▶ AUFGABE
Schreib den Teil des Gesprächs, der mit "Das war alles" beginnt und bis "es dann weiter?" geht, noch einmal ab und tausche dabei "Wirkung" gegen "Bedeutung".

▶ VORLIEGENDER TEXT
+ + + + + + +
Zu unser aller Überraschung hat das Buch den Deutschen Jugendliteraturpreis bekommen und es gab ein paar Veranstaltungen zum Sauschlachten – wo ich als Sau eingeladen war (sie lacht). Aber dann sind bei den Lesungen ehrenwerte alte Bibliothekare aufgestanden und sagten: „Der Herr oder die Frau Professor Sowieso werden es sicher besser wissen, aber ich muss sagen: die Geschichte von meiner Tante war genauso. Genauso war’s.“ Und plötzlich hat es nicht mehr geheißen, dass ich sozialistische Parteigeschichte geschrieben hab, sondern es wurde als historisches Dokument anerkannt.

Das war alles noch vor dem „Vamperl“ und es hatte tatsächlich eine große Wirkung für mich – dass ich „Geschichte von unten“ geschrieben hab, das hat etwas ausgelöst.

Das meinte ich zuvor, dass Ihre Bücher in ihrer Mischung aus Dokumentation und lebendiger Geschichte gleich spannend für Jugendliche wie für Erwachsene zu lesen sind. Und wie ging es dann weiter?

Kurz darauf hab ich das „Vamperl“ (Anm.: erschienen 1979) geschrieben – man braucht eben ein Kontrastprogramm. Als ich die Idee mit dem „Vamperl“ hatte, erkannte ich zuerst gar nicht, dass die Idee wirklich trächtig war (Anm.: es folgten bis 2010 mehrere „Vamperl“-Bände). Erst ein Kollege hat mich darauf aufmerksam gemacht.

Aber schon die „Johanna“ hat sich kurz nach dem Erscheinen irrsinnig gut verkauft – als gebundenes Buch gingen 70.000 Stück über den Verkaufstisch, das war für meine Begriffe ein heller Wahnsinn! Vor allem in Norddeutschland ging es gut und in Frankreich auch. Ich weiß gar nicht, in wie viele Sprachen es übersetzt wurde.

… und hat die Nachbarin es gelesen?

Zuerst hat es ihr Mann gelesen, ihre Töchter, ihre Enkeltöchter … und sie sagte zu mir: „Die sagen jetzt zu mir «Oma, du musst deppert gewesen sein, dass du dir das hast gefallen lassen«, aber sie sagen auch «Oma, du bist schon cool gewesen.«“ Sie hat es lange nicht gelesen. Sie sagte zu mir: „Ich hab es leben müssen, jetzt soll ich es auch noch lesen?“ Ich bin ja wie eine tragerte Katz um sie herumgeschlichen, weil ich mich so vor dem gefürchtet hab, was sie dazu sagen wird, und dass ich eine Figur aus dramaturgischen Gründen dazuerfand. Aber irgendwann sagte sie: „Jetzt möchte ich aber eines wissen: Wieso hast du auch das geschrieben, was ich dir nicht erzählt hab?“ Das fand ich sehr schön, diese Erfahrung, dass man beim Schreiben plötzlich mehr weiß als man eigentlich weiß. Das kann man nicht erklären, das hat nichts mit Übersinnlichkeit zu tun, sondern mit einer anderen Art von Konzentration, glaub ich.
+ + + + + + +
[Schlüsselpunkte von Körper oder Hand]
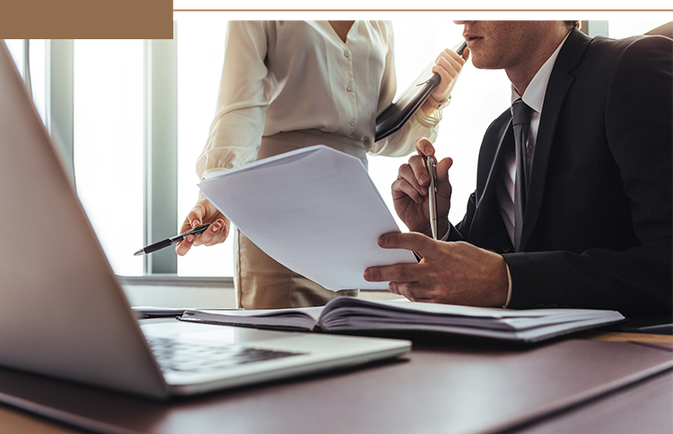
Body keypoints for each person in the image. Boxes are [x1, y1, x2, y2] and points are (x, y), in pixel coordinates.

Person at [364, 19, 673, 316]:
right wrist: (435, 228)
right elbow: (484, 266)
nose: (460, 18)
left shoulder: (634, 67)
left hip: (627, 355)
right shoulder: (498, 134)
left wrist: (508, 279)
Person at [175, 19, 468, 309]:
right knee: (278, 339)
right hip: (279, 202)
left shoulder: (378, 21)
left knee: (341, 331)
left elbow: (378, 135)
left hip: (351, 207)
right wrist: (218, 189)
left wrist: (433, 99)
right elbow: (240, 109)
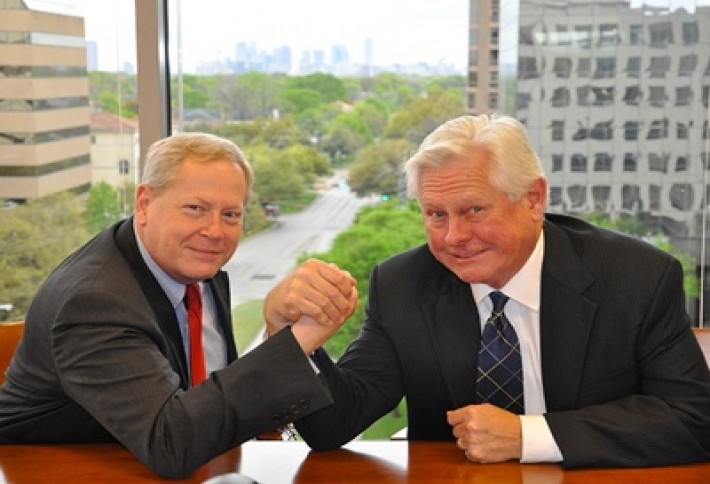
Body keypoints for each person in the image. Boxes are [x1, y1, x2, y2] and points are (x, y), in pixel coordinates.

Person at [270, 114, 710, 468]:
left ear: (534, 200)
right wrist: (294, 339)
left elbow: (693, 419)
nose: (452, 237)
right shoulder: (403, 284)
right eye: (435, 215)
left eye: (473, 210)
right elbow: (333, 425)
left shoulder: (635, 277)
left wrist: (529, 436)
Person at [0, 132, 358, 479]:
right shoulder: (95, 303)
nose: (215, 231)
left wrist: (278, 330)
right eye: (195, 209)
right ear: (144, 204)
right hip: (54, 470)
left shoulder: (200, 268)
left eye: (230, 215)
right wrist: (297, 340)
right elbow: (173, 443)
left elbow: (209, 398)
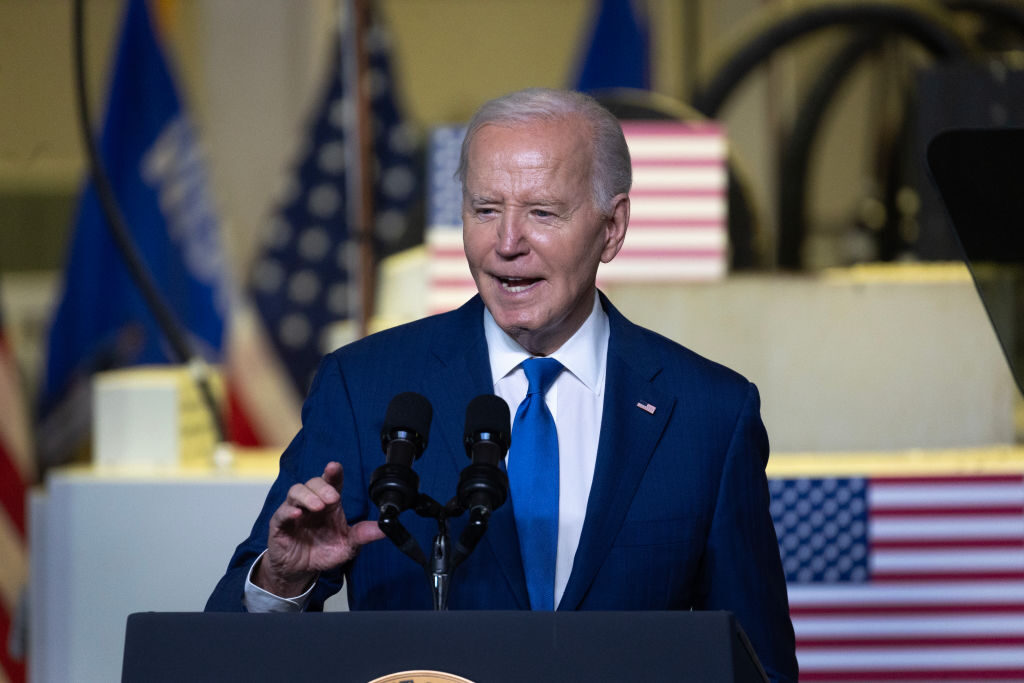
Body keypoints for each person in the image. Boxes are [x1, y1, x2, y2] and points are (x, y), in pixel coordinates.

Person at [207, 88, 798, 682]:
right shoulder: (364, 387)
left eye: (543, 212)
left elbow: (759, 667)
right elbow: (225, 643)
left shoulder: (709, 415)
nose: (507, 243)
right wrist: (284, 580)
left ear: (612, 228)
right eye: (485, 209)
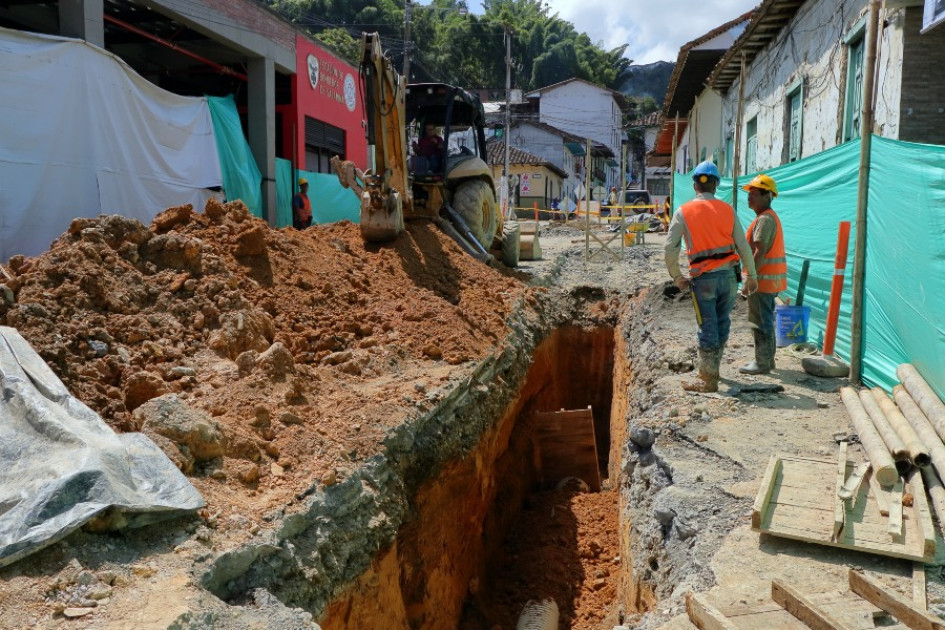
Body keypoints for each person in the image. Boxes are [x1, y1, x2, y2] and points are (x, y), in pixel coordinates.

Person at [664, 161, 758, 392]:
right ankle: (715, 369)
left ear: (695, 184)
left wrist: (677, 277)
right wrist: (752, 275)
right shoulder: (727, 210)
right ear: (716, 185)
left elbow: (670, 249)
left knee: (707, 325)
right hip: (729, 278)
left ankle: (708, 380)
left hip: (703, 278)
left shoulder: (683, 212)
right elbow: (743, 246)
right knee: (722, 320)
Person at [739, 174, 787, 375]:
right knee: (765, 319)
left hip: (762, 281)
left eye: (755, 194)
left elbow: (760, 251)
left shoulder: (765, 220)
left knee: (761, 322)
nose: (750, 198)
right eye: (749, 194)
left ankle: (762, 363)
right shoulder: (765, 218)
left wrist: (750, 278)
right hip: (767, 280)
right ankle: (767, 360)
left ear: (768, 196)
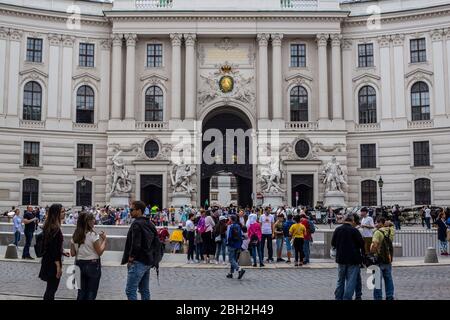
+ + + + + + +
▶ DEINE ANTWORT
Das war alles noch vor dem „Vamperl“ und es hatte tatsächlich eine große Bedeutung für mich – dass ich „Geschichte von unten“ geschrieben hab, das hat etwas ausgelöst.

Das meinte ich zuvor, dass Ihre Bücher in ihrer Mischung aus Dokumentation und lebendiger Geschichte gleich spannend für Jugendliche wie für Erwachsene zu lesen sind. Und wie ging es dann weiter?